## [About this task]
Without including any pictures, please copy every entry below exactly.
Content starts
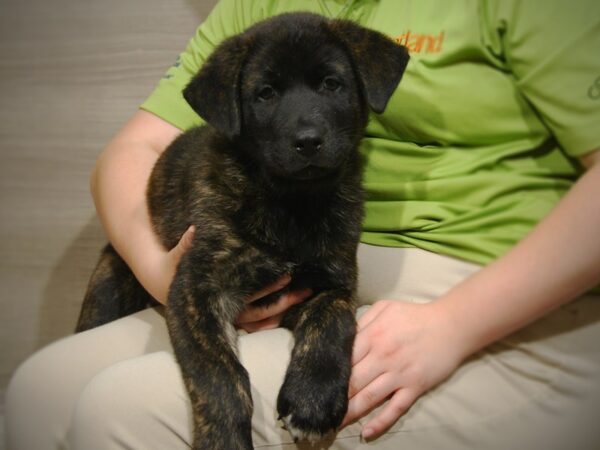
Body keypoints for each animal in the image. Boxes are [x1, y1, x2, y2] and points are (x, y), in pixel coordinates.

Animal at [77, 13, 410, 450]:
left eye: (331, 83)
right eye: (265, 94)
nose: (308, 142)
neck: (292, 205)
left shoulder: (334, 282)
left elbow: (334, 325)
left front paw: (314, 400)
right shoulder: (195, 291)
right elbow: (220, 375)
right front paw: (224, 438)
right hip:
Content ends
## [Answer space]
Body keypoints for each animal in the image. Boxes are [x1, y1, x2, y2] and points are (x, y), in pixel coordinates.

Animal at [77, 13, 410, 450]:
left eye: (331, 83)
right eye: (265, 94)
nose: (308, 142)
neck: (292, 205)
left shoulder: (334, 282)
left elbow: (334, 325)
left front paw: (314, 400)
right shoulder: (195, 291)
right elbow: (220, 375)
right front paw: (224, 438)
right hip:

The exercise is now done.